Take a look at the git hub page of the project, in order to understand a bit more.

For twitter:
you must log in to  twitter public streams
https://dev.twitter.com/streaming/public

you need to create your own application and get the id and access tokens.

Now back to spark

sbt.build:
       


libraryDependencies ++= Seq(
"edu.stanford.nlp" % "stanford-corenlp" % "3.6.0",
"com.google.protobuf" % "protobuf-java" % "2.6.1",
"org.apache.spark" %% "spark-core" % "1.5.2" % "provided",
"org.apache.spark" %% "spark-streaming" % "1.5.2" % "provided",
"org.apache.spark" %% "spark-streaming-twitter" % "1.5.2" % "provided",,
"org.apache.spark" % "spark-mllib_2.10" % "1.5.2" % "provided",
"org.twitter4j" % "twitter4j-core" % "3.0.3",
"org.twitter4j" % "twitter4j-stream" % "3.0.3")
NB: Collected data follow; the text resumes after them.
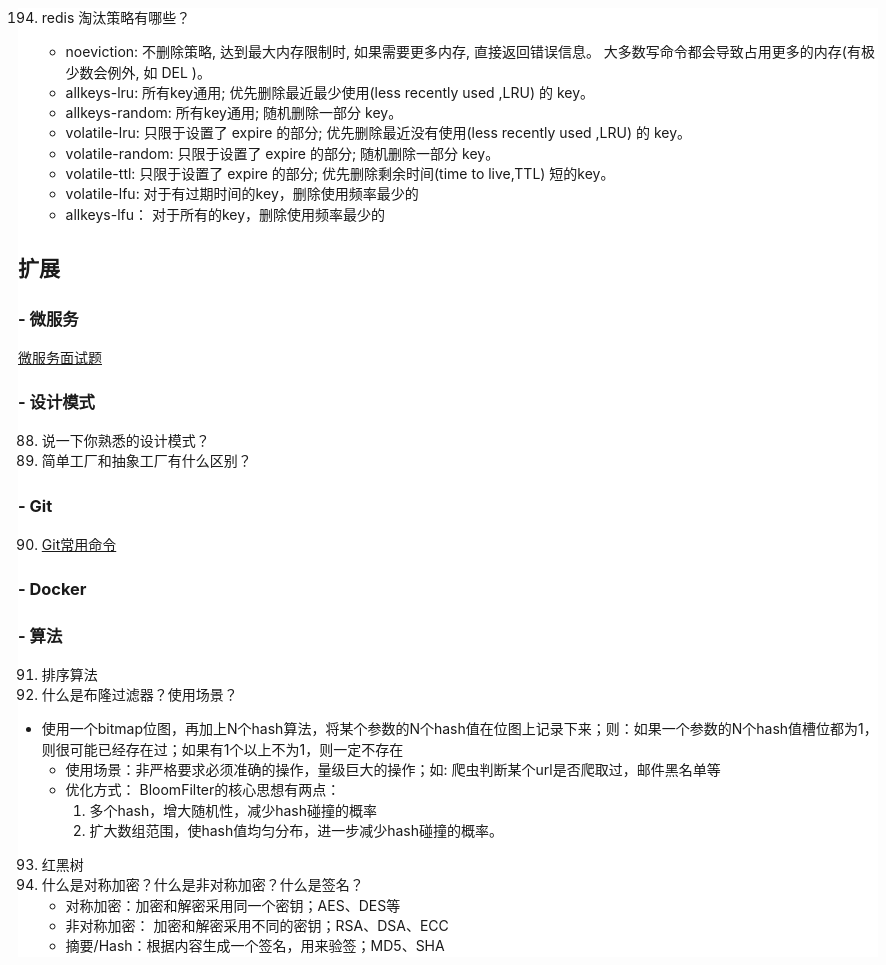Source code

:      
     
194. redis 淘汰策略有哪些？

     - noeviction: 不删除策略, 达到最大内存限制时, 如果需要更多内存, 直接返回错误信息。 大多数写命令都会导致占用更多的内存(有极少数会例外, 如 DEL )。
     - allkeys-lru: 所有key通用; 优先删除最近最少使用(less recently used ,LRU) 的 key。
     - allkeys-random: 所有key通用; 随机删除一部分 key。
     - volatile-lru: 只限于设置了 expire 的部分; 优先删除最近没有使用(less recently used ,LRU) 的 key。
     - volatile-random: 只限于设置了 expire 的部分; 随机删除一部分 key。
     - volatile-ttl: 只限于设置了 expire 的部分; 优先删除剩余时间(time to live,TTL) 短的key。
     - volatile-lfu: 对于有过期时间的key，删除使用频率最少的
     - allkeys-lfu： 对于所有的key，删除使用频率最少的

## 扩展

### - 微服务

[微服务面试题](https://cloud.tencent.com/developer/article/1346868)

### - 设计模式

88. 说一下你熟悉的设计模式？
89. 简单工厂和抽象工厂有什么区别？

### - Git

90. [Git常用命令](git-learn.md)

### - Docker



### - 算法

91. 排序算法
92. 什么是布隆过滤器？使用场景？
- 使用一个bitmap位图，再加上N个hash算法，将某个参数的N个hash值在位图上记录下来；则：如果一个参数的N个hash值槽位都为1，则很可能已经存在过；如果有1个以上不为1，则一定不存在
    - 使用场景：非严格要求必须准确的操作，量级巨大的操作；如: 爬虫判断某个url是否爬取过，邮件黑名单等
    - 优化方式： BloomFilter的核心思想有两点：
      1. 多个hash，增大随机性，减少hash碰撞的概率
      2. 扩大数组范围，使hash值均匀分布，进一步减少hash碰撞的概率。
93. 红黑树
94. 什么是对称加密？什么是非对称加密？什么是签名？
    - 对称加密：加密和解密采用同一个密钥；AES、DES等
    - 非对称加密： 加密和解密采用不同的密钥；RSA、DSA、ECC
    - 摘要/Hash：根据内容生成一个签名，用来验签；MD5、SHA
Building you spark with protobuf 2.6.1 (comes with 2.4 by default) - that was really disappointing. I had to build it by myself, waste time and replace the server's jars.
       
mvn  -Phadoop-2.6 -Dhadoop.version=2.6.0 -Dprotobuf.version=2.6.1  -DskipTests clean package


I copied Databrick's code to my local project. There are 2 files:
StanfordCoreNLPWrapper.scala
CoreNLP.scala

And in addition we will create our spark streaming object:

imports:

import org.apache.spark.rdd.RDD
import org.apache.spark.sql.Column
import org.apache.spark.sql.SQLContext
import org.apache.spark.streaming.api.java.JavaStreamingContext
import org.apache.spark.streaming.twitter._
import org.apache.spark.{rdd, SparkContext, SparkConf}
import org.apache.spark.SparkContext._
import org.apache.spark.storage.StorageLevel
import org.apache.spark.streaming.{Seconds, StreamingContext}
import org.apache.spark.streaming.twitter._
import twitter4j.TwitterFactory
import twitter4j.auth.Authorization

and the code:
object TwitterStream {   
 def main( args:Array[String] ):Unit = {
      val consumerKey =""
      val consumerSecret =""
      val accessToken =""
      val accessTokenSecret =""


     object auth{
       val config = new twitter4j.conf.ConfigurationBuilder()
        .setOAuthConsumerKey(consumerKey)
        .setOAuthConsumerSecret(consumerSecret)
        .setOAuthAccessToken(accessToken)
        .setOAuthAccessTokenSecret(accessTokenSecret)
        .build
    }


val filters:String=args(0)  //filter for twits
val  filters_array:Array[String]=filters.split(",")val filter:Seq[String]= filters_array

val sparkHome = "/root/spark"
val checkpointDir = "/home/spark/checkpoint/"
val conf = new SparkConf().setAppName("Tutorial")
val ssc = new StreamingContext(conf, Seconds(10))
val twitter_auth = new TwitterFactory(auth.config)
val a = new twitter4j.auth.OAuthAuthorization(auth.config)
val atwitter : Option[twitter4j.auth.Authorization] =  Some(twitter_auth.getInstance(a).getAuthorization())
val tweets = TwitterUtils.createStream(ssc, atwitter, filter, StorageLevel.DISK_ONLY_2)
val twText = tweets.map(x=>x.getText).map(x=>x.replaceAll("/[^A-Za-z0-9 ]/", "")) 
//I am removing non Alphabetic characters cause the sentiment analysis is not so good with emotions
twText.foreachRDD(rdd=> {
  val sqlContext = SQLContext.getOrCreate(rdd.sparkContext)
  import sqlContext.implicits._

  val fields:Array[String] = args(1).split(",")   //"text.token" for instance, according to the json schema of coreNLP
  val annots:Array[String]=args(2).split(",")  //"tokenize","cleanxml","ssplit" for instance

  var select_fields:List[Column]= List()
  fields.foreach(x=>
             {
               val c:Column=new Column("parsed."+x)
               select_fields=c::select_fields
               }
             )

  val coreNLP = new CoreNLP()
    .setInputCol("text")
    .setAnnotators(annots)
    .setFlattenNestedFields(fields)
    .setOutputCol("parsed")

  val input = rdd.map(k=>(1,k)).toDF("id", "text")
  if(input.count()>0) {

    val parsed = coreNLP.transform(input)
      .select(select_fields:_*)

//printing results!
    parsed.foreach(println)
               }
      }
} )
      ssc.start()
    ssc.awaitTermination()
    }
}
That should work. This is very fun and quite short. 
Run the jar with 3 input parameters: 
twitter filters strings, coreNlp json fields, Annotations strings
I hope that it would help you building twitter stream,
and in addition to do some cool stuff with it. Good luck!